The discovery of PS-mediated assembly has important implications for the development of new antiviral therapies. Following the identification of PSs in MS2, a research effort was initiated to identify PSs in a wide range of viruses, including both hepatitis B, picornaviruses, and most recently coronaviruses.25 Novel antiviral strategies are now being explored that inhibit interactions between PSs and capsid proteins by means of small molecular weight compounds. Since PSs are dispersed across the genome, the acquisition of therapy resistance through mutation is less likely to occur in response to PS-targeting drugs than in response to therapeutic options directed against traditional, localized protein targets.26 The fact that different strain variants in a viral family exhibit the same PS consensus motif is an enticing prospect for broad-spectrum antiviral therapy. Our team has demonstrated that it is possible to isolate and optimize the PS-mediated assembly code, resulting in assembly substrates that outcompete wild-type genomes in experiments.27 This has, in turn, paved the way for new technologies that repurpose the PS-mediated assembly code to design viruslike particles for applications in vaccination and drug delivery.
Modeling the Future
Imaging viruses without icosahedral averaging has revealed asymmetric components that distort the icosahedral symmetry of the capsid.

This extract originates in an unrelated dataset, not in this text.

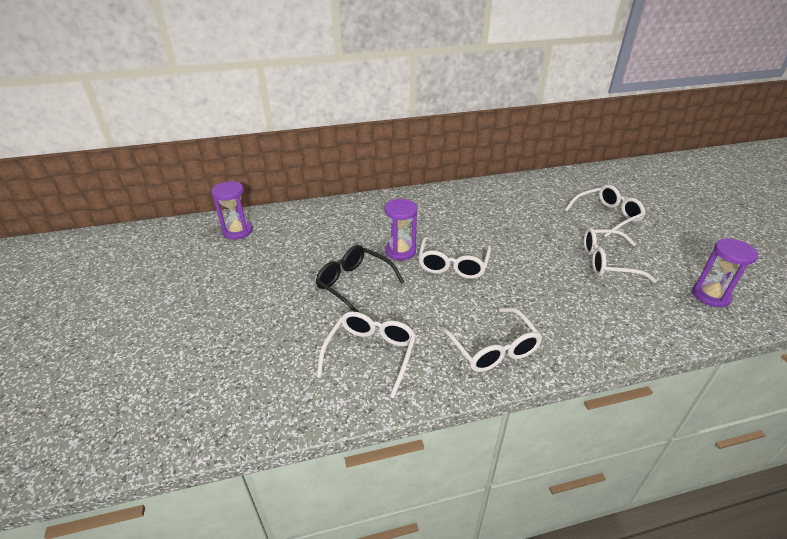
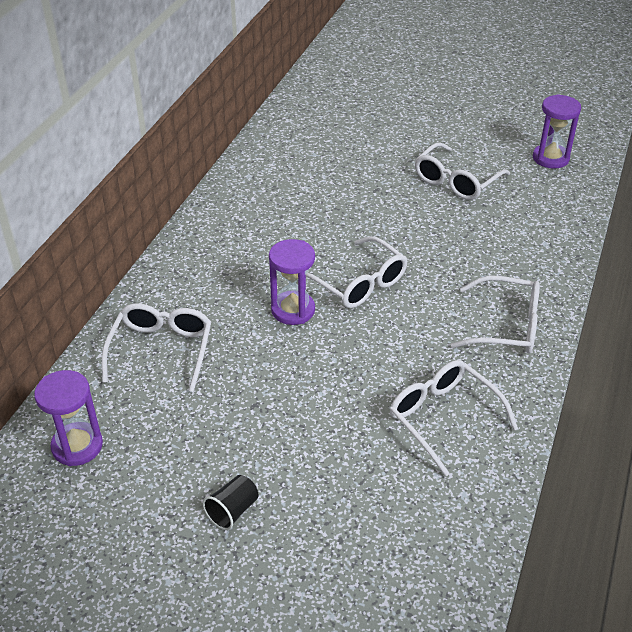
camera: 55 degrees left, 5 degrees up
black glasses [316,245,404,313] -> none
white glasses [565,185,646,238] -> white glasses moved to [102,303,211,392]
none -> black cup [203,475,259,530]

Asymmetric capsid components play a role in the packaging and release of the genome, and impact the dynamics and stability of the capsids. Modeling the consequences of such symmetry breaking for function will require new developments in mathematics along the lines of our recent work.28 A detailed understanding of viruses at the single-particle level remains only a first step in the modeling of viral infections. Viral geometry informs infection models at the intracellular level in a way that can be integrated into multiscale models comprising intercellular and between-host dynamics—as we have recently demonstrated for COVID-19.29 Such models further our understanding of viral infections across different scales and provide a computational platform to study the merits of different antiviral therapies. They also provide insights into the evolution of viral quasispecies—the populations of genetically related mutant viruses that collectively infect their hosts. These models are not only an important step toward understanding how viruses spread and evolve, they also point toward novel antiviral solutions.